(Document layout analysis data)
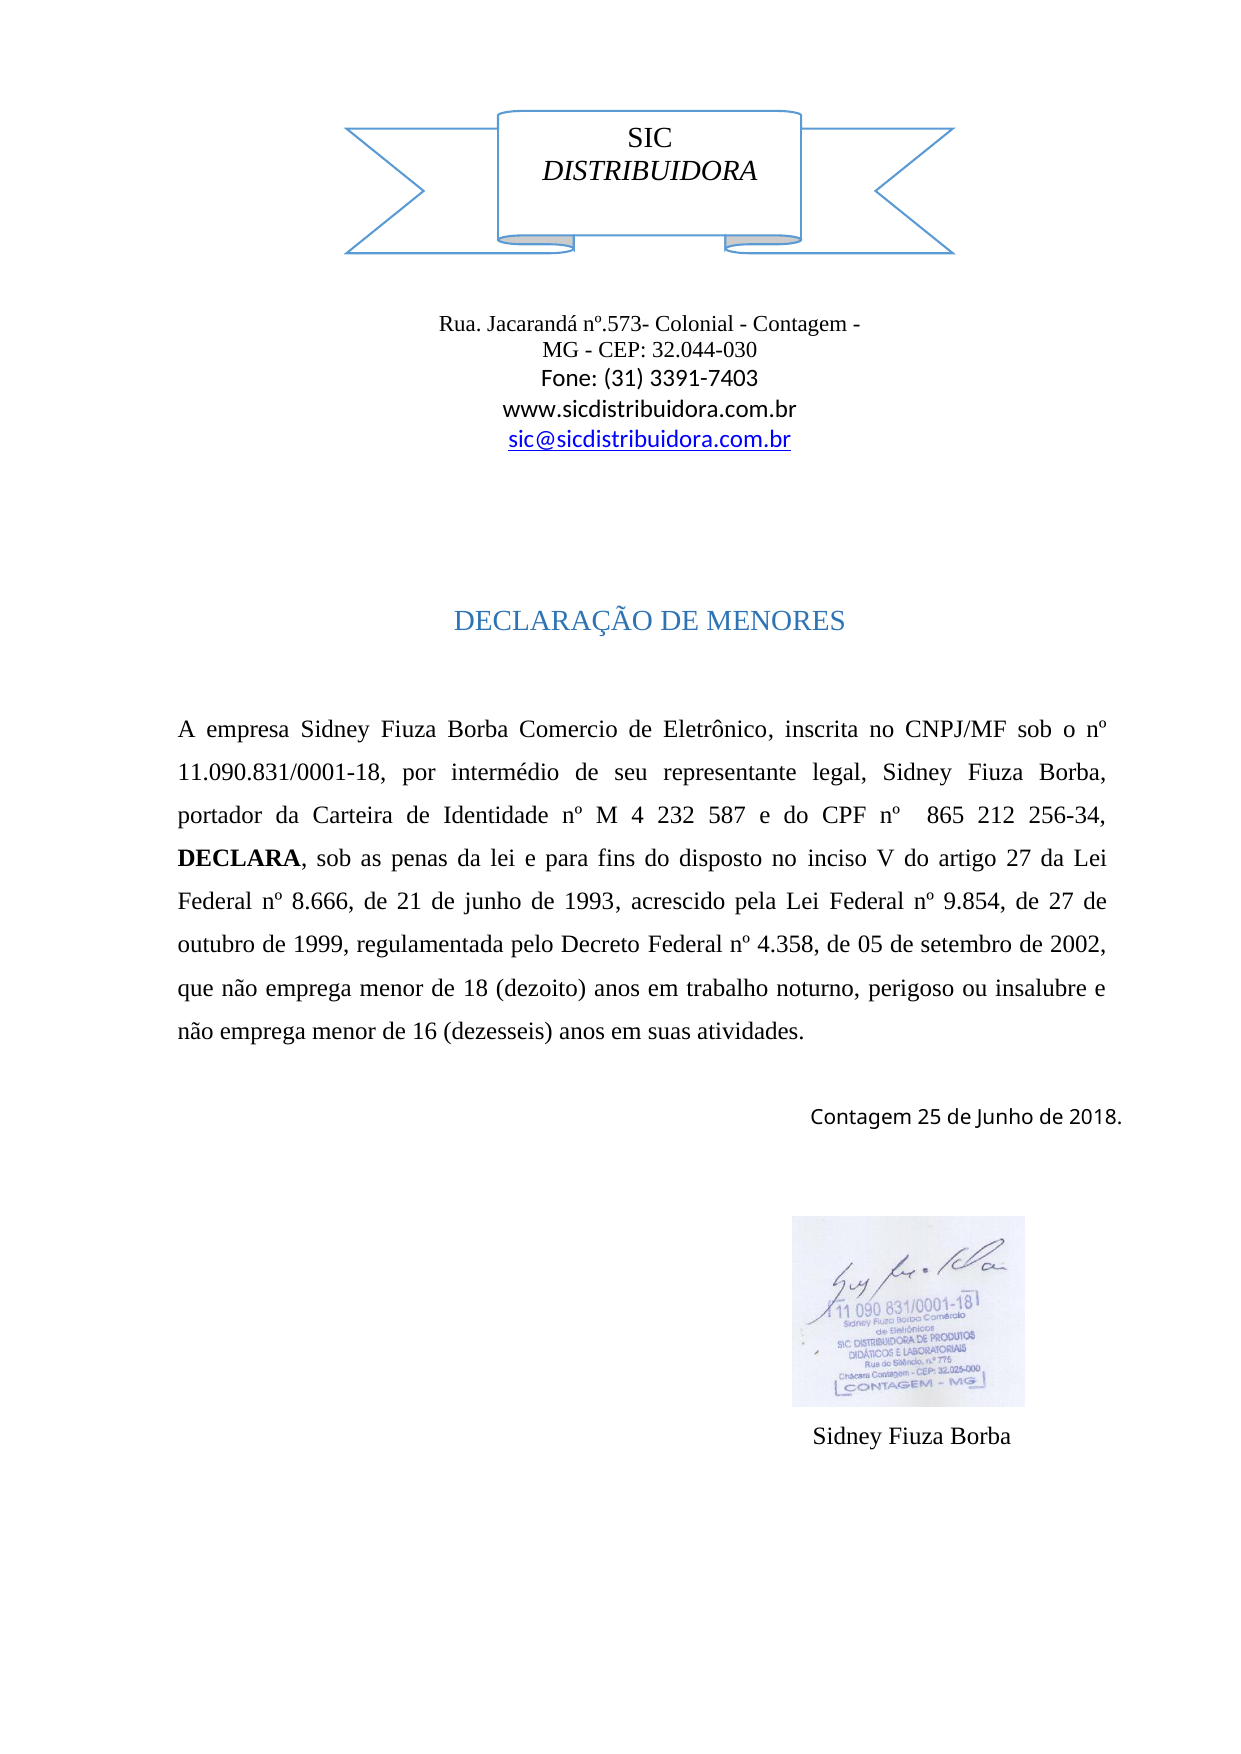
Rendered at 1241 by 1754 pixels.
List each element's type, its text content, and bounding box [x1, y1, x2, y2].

text DECLARAÇÃO DE MENORES [177, 603, 1122, 637]
text www.sicdistribuidora.com.br [177, 393, 1122, 423]
text A empresa Sidney Fiuza Borba Comercio de Eletrônico, inscrita no CNPJ/MF sob o nº 11.090.831/0001-18, por intermédio de seu representante legal, Sidney Fiuza Borba, portador da Carteira de Identidade nº M 4 232 587 e do CPF nº 865 212 256-34, DECLARA, sob as penas da lei e para fins do disposto no inciso V do artigo 27 da Lei Federal nº 8.666, de 21 de junho de 1993, acrescido pela Lei Federal nº 9.854, de 27 de outubro de 1999, regulamentada pelo Decreto Federal nº 4.358, de 05 de setembro de 2002, que não emprega menor de 18 (dezoito) anos em trabalho noturno, perigoso ou insalubre e não emprega menor de 16 (dezesseis) anos em suas atividades. [177, 714, 1107, 1044]
picture [792, 1216, 1025, 1407]
text sic@sicdistribuidora.com.br [177, 423, 1122, 454]
text Fone: (31) 3391-7403 [177, 362, 1122, 393]
text MG - CEP: 32.044-030 [177, 336, 1122, 362]
text Rua. Jacarandá nº.573- Colonial - Contagem - [177, 310, 1122, 336]
text Sidney Fiuza Borba [472, 1421, 1107, 1450]
text Contagem 25 de Junho de 2018. [180, 1102, 1122, 1131]
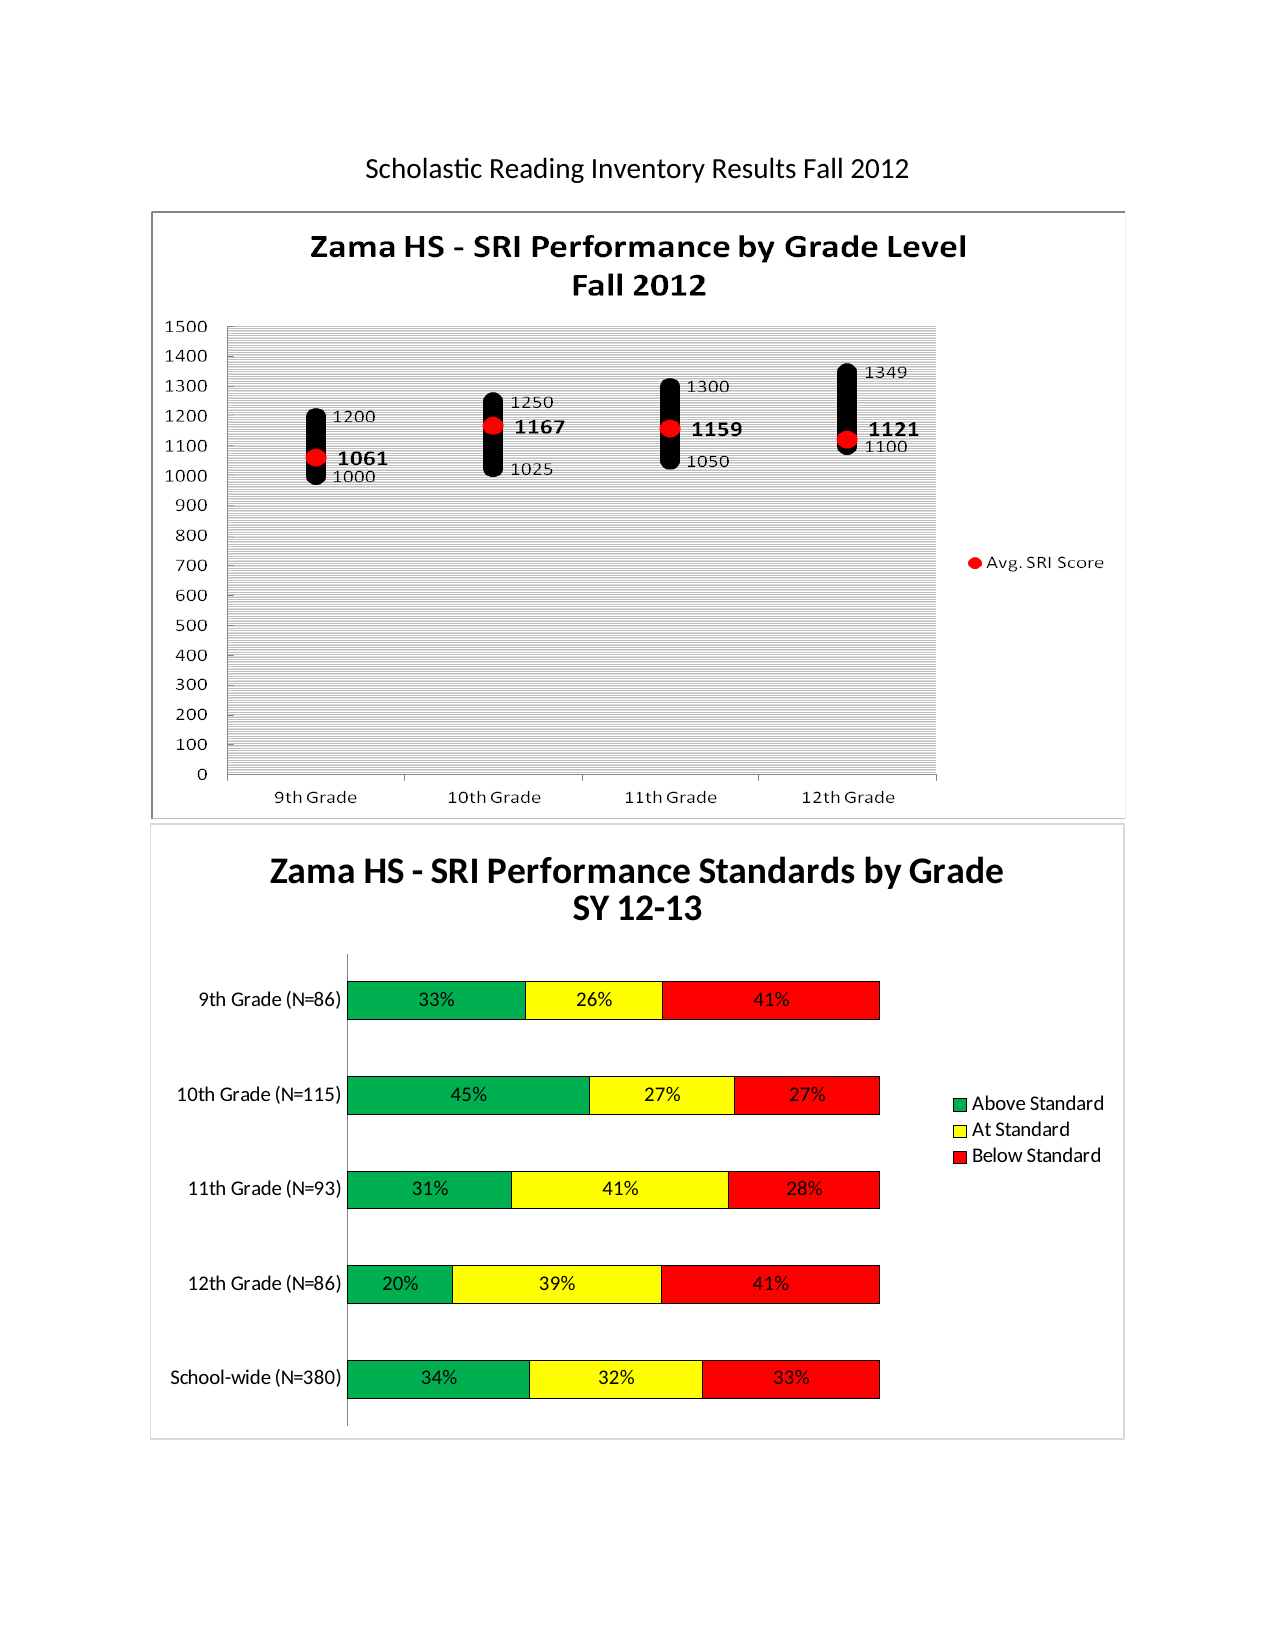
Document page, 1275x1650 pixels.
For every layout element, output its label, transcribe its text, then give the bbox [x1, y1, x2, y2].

picture [150, 211, 1125, 819]
text Scholastic Reading Inventory Results Fall 2012 [150, 150, 1125, 186]
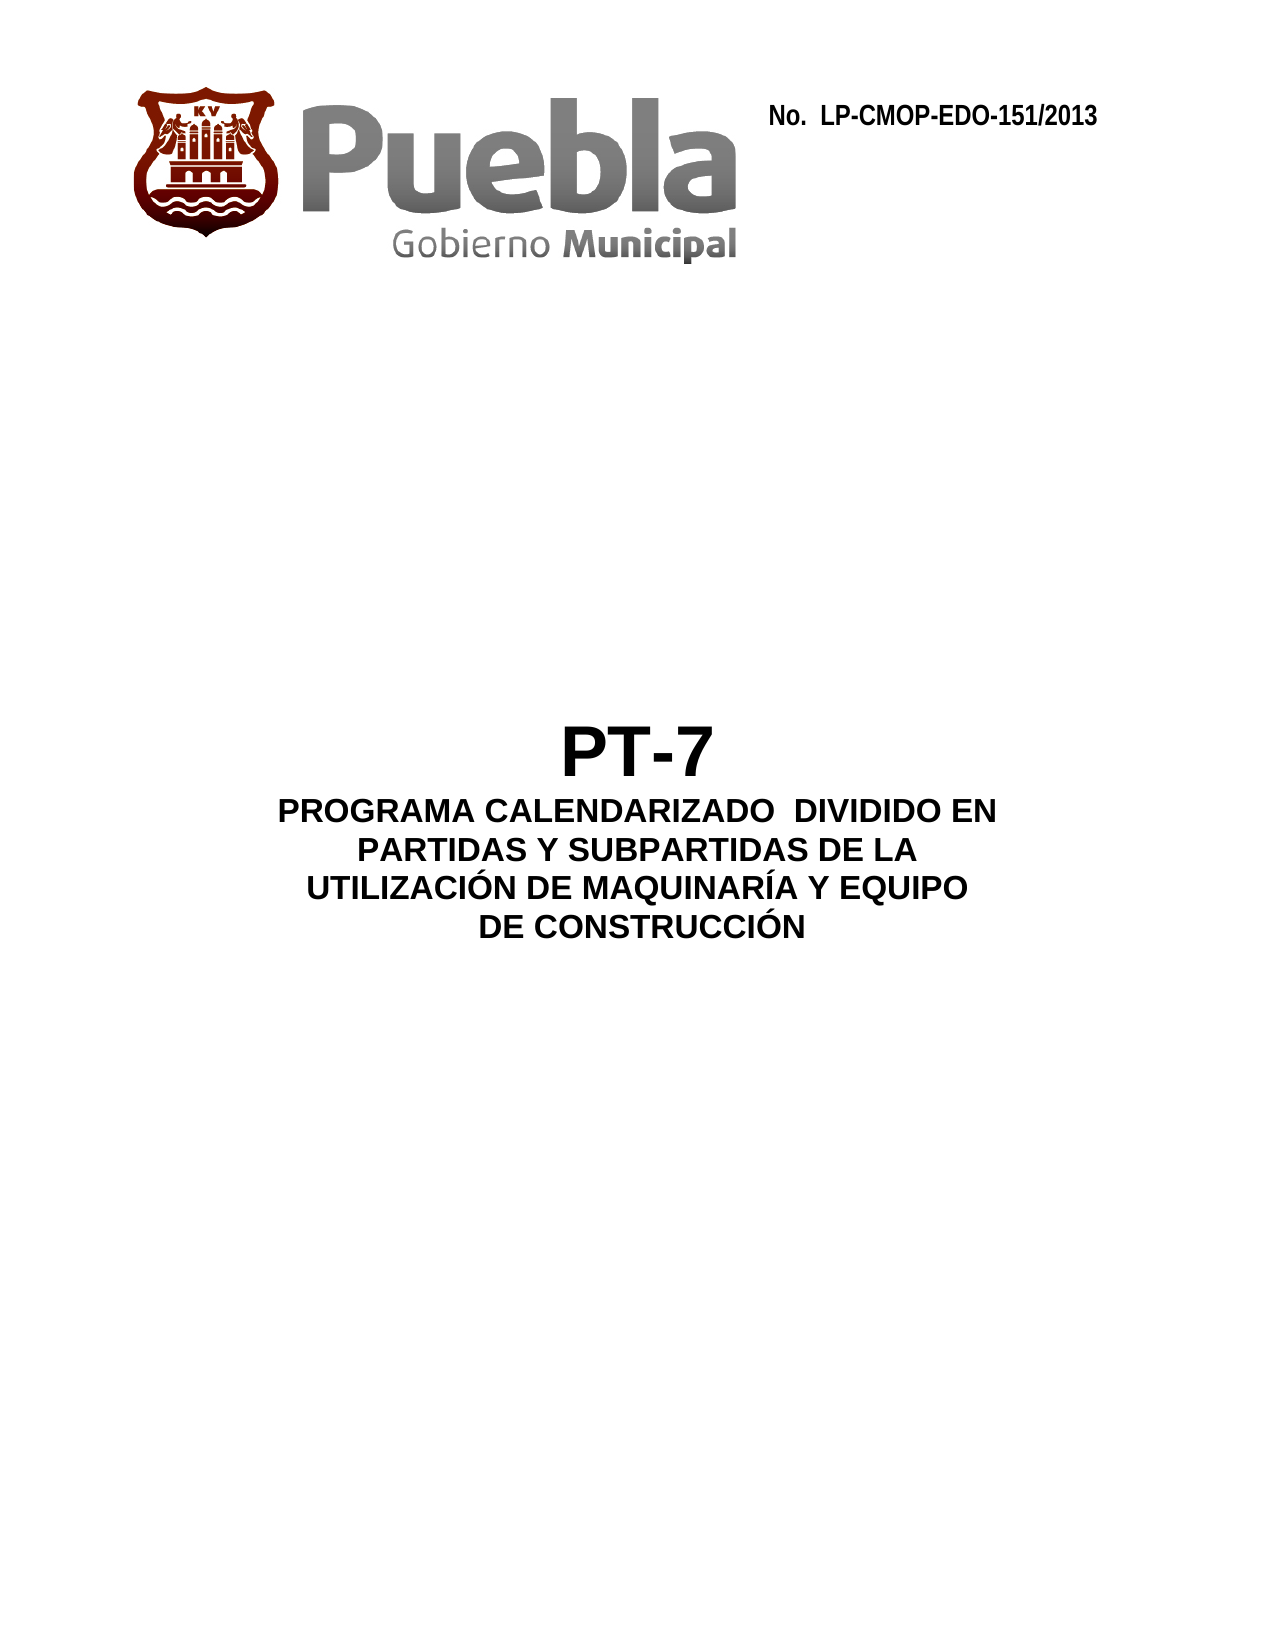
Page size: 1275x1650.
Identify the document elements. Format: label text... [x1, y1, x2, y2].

text UTILIZACIÓN DE MAQUINARÍA Y EQUIPO [177, 868, 1098, 907]
text PT-7 [177, 709, 1098, 792]
picture [133, 87, 736, 264]
text PARTIDAS Y SUBPARTIDAS DE LA [177, 830, 1098, 868]
text PROGRAMA CALENDARIZADO DIVIDIDO EN [177, 792, 1098, 830]
text DE CONSTRUCCIÓN [177, 907, 1098, 945]
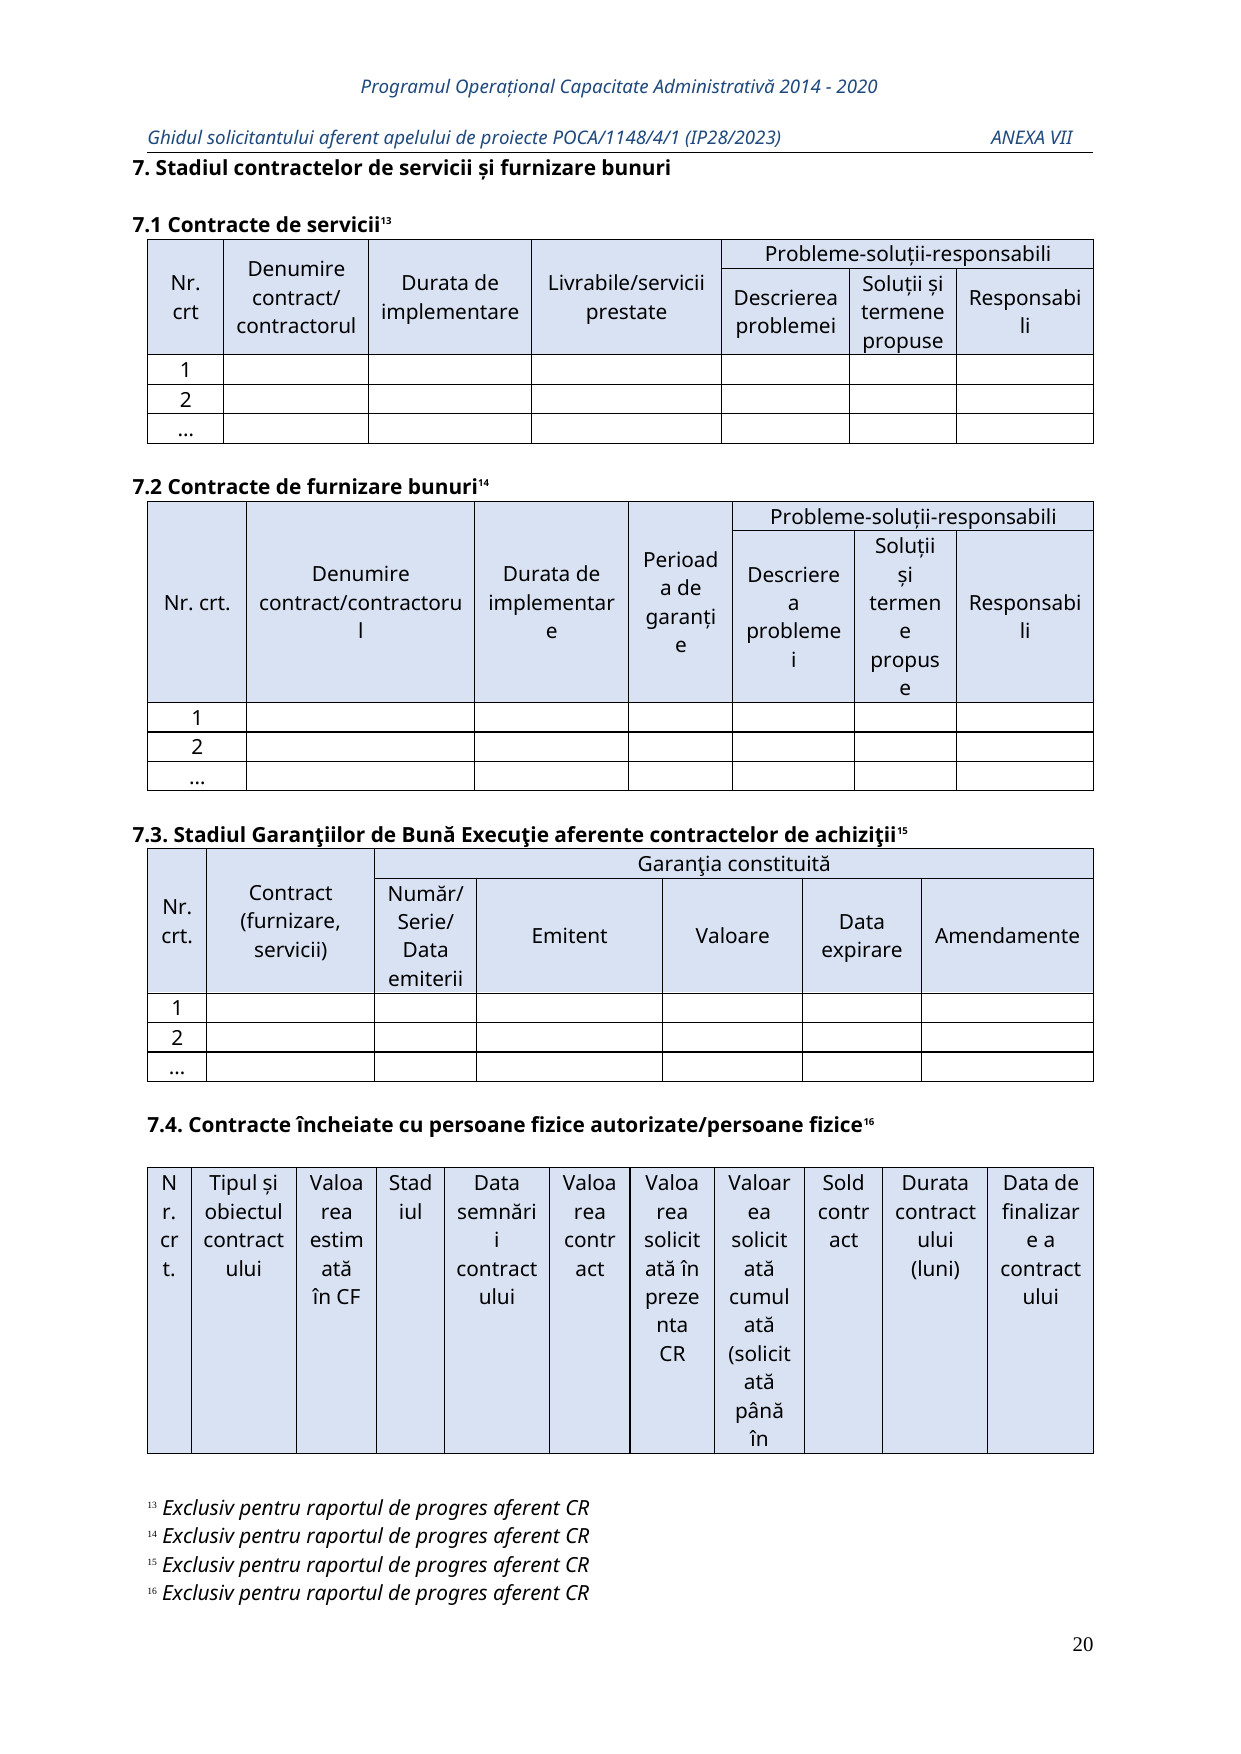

**To-do item**
Among the lines above, find those with the string "pixels" and copy them.

**Answer area**
Rendered at 1241 by 1754 pixels.
Document page, 1275x1650 pixels.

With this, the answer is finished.